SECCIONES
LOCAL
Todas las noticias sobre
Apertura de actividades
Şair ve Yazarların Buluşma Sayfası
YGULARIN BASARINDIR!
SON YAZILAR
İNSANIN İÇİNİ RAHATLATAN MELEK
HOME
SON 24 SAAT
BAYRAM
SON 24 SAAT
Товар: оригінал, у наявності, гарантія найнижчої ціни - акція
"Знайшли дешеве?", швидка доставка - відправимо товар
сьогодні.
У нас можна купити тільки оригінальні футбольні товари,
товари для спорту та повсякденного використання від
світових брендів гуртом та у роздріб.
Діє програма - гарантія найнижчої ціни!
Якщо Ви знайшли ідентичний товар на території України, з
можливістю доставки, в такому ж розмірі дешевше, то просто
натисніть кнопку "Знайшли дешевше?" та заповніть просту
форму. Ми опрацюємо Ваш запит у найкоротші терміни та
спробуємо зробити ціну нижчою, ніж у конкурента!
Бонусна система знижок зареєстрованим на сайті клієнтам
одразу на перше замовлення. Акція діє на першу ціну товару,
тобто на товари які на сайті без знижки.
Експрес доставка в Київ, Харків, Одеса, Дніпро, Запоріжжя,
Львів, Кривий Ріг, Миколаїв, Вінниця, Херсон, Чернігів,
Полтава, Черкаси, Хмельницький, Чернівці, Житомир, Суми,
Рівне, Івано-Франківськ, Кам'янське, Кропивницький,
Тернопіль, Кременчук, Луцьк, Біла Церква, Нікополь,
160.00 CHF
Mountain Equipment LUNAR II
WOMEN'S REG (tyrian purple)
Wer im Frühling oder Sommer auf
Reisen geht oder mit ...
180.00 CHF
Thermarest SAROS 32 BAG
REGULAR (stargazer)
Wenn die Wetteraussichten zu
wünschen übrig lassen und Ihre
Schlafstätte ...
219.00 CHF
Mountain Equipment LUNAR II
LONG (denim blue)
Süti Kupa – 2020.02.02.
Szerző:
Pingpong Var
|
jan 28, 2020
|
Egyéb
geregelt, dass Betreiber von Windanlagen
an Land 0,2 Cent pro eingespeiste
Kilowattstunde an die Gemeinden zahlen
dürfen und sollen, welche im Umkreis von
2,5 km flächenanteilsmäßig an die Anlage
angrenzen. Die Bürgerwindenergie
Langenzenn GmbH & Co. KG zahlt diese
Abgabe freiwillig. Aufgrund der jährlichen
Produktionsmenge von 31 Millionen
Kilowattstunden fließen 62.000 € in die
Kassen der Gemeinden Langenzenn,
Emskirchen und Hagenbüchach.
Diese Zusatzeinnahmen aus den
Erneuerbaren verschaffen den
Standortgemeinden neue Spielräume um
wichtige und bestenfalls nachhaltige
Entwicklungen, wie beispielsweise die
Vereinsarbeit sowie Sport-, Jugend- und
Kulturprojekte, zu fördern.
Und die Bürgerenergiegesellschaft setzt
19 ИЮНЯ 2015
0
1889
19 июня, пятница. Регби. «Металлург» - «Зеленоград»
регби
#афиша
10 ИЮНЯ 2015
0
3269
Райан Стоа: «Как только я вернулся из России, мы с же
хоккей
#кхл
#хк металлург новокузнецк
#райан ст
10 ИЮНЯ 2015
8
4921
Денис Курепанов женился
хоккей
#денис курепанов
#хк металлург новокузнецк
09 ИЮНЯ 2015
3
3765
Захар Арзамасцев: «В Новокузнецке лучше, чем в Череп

Work required
Copy out every line of the records above word for word, keeping their original order and line breaks.

Answer to this problem
SECCIONES
LOCAL
Todas las noticias sobre
Apertura de actividades
Şair ve Yazarların Buluşma Sayfası
YGULARIN BASARINDIR!
SON YAZILAR
İNSANIN İÇİNİ RAHATLATAN MELEK
HOME
SON 24 SAAT
BAYRAM
SON 24 SAAT
Товар: оригінал, у наявності, гарантія найнижчої ціни - акція
"Знайшли дешеве?", швидка доставка - відправимо товар
сьогодні.
У нас можна купити тільки оригінальні футбольні товари,
товари для спорту та повсякденного використання від
світових брендів гуртом та у роздріб.
Діє програма - гарантія найнижчої ціни!
Якщо Ви знайшли ідентичний товар на території України, з
можливістю доставки, в такому ж розмірі дешевше, то просто
натисніть кнопку "Знайшли дешевше?" та заповніть просту
форму. Ми опрацюємо Ваш запит у найкоротші терміни та
спробуємо зробити ціну нижчою, ніж у конкурента!
Бонусна система знижок зареєстрованим на сайті клієнтам
одразу на перше замовлення. Акція діє на першу ціну товару,
тобто на товари які на сайті без знижки.
Експрес доставка в Київ, Харків, Одеса, Дніпро, Запоріжжя,
Львів, Кривий Ріг, Миколаїв, Вінниця, Херсон, Чернігів,
Полтава, Черкаси, Хмельницький, Чернівці, Житомир, Суми,
Рівне, Івано-Франківськ, Кам'янське, Кропивницький,
Тернопіль, Кременчук, Луцьк, Біла Церква, Нікополь,
160.00 CHF
Mountain Equipment LUNAR II
WOMEN'S REG (tyrian purple)
Wer im Frühling oder Sommer auf
Reisen geht oder mit ...
180.00 CHF
Thermarest SAROS 32 BAG
REGULAR (stargazer)
Wenn die Wetteraussichten zu
wünschen übrig lassen und Ihre
Schlafstätte ...
219.00 CHF
Mountain Equipment LUNAR II
LONG (denim blue)
Süti Kupa – 2020.02.02.
Szerző:
Pingpong Var
|
jan 28, 2020
|
Egyéb
geregelt, dass Betreiber von Windanlagen
an Land 0,2 Cent pro eingespeiste
Kilowattstunde an die Gemeinden zahlen
dürfen und sollen, welche im Umkreis von
2,5 km flächenanteilsmäßig an die Anlage
angrenzen. Die Bürgerwindenergie
Langenzenn GmbH & Co. KG zahlt diese
Abgabe freiwillig. Aufgrund der jährlichen
Produktionsmenge von 31 Millionen
Kilowattstunden fließen 62.000 € in die
Kassen der Gemeinden Langenzenn,
Emskirchen und Hagenbüchach.
Diese Zusatzeinnahmen aus den
Erneuerbaren verschaffen den
Standortgemeinden neue Spielräume um
wichtige und bestenfalls nachhaltige
Entwicklungen, wie beispielsweise die
Vereinsarbeit sowie Sport-, Jugend- und
Kulturprojekte, zu fördern.
Und die Bürgerenergiegesellschaft setzt
19 ИЮНЯ 2015
0
1889
19 июня, пятница. Регби. «Металлург» - «Зеленоград»
регби
#афиша
10 ИЮНЯ 2015
0
3269
Райан Стоа: «Как только я вернулся из России, мы с же
хоккей
#кхл
#хк металлург новокузнецк
#райан ст
10 ИЮНЯ 2015
8
4921
Денис Курепанов женился
хоккей
#денис курепанов
#хк металлург новокузнецк
09 ИЮНЯ 2015
3
3765
Захар Арзамасцев: «В Новокузнецке лучше, чем в Череп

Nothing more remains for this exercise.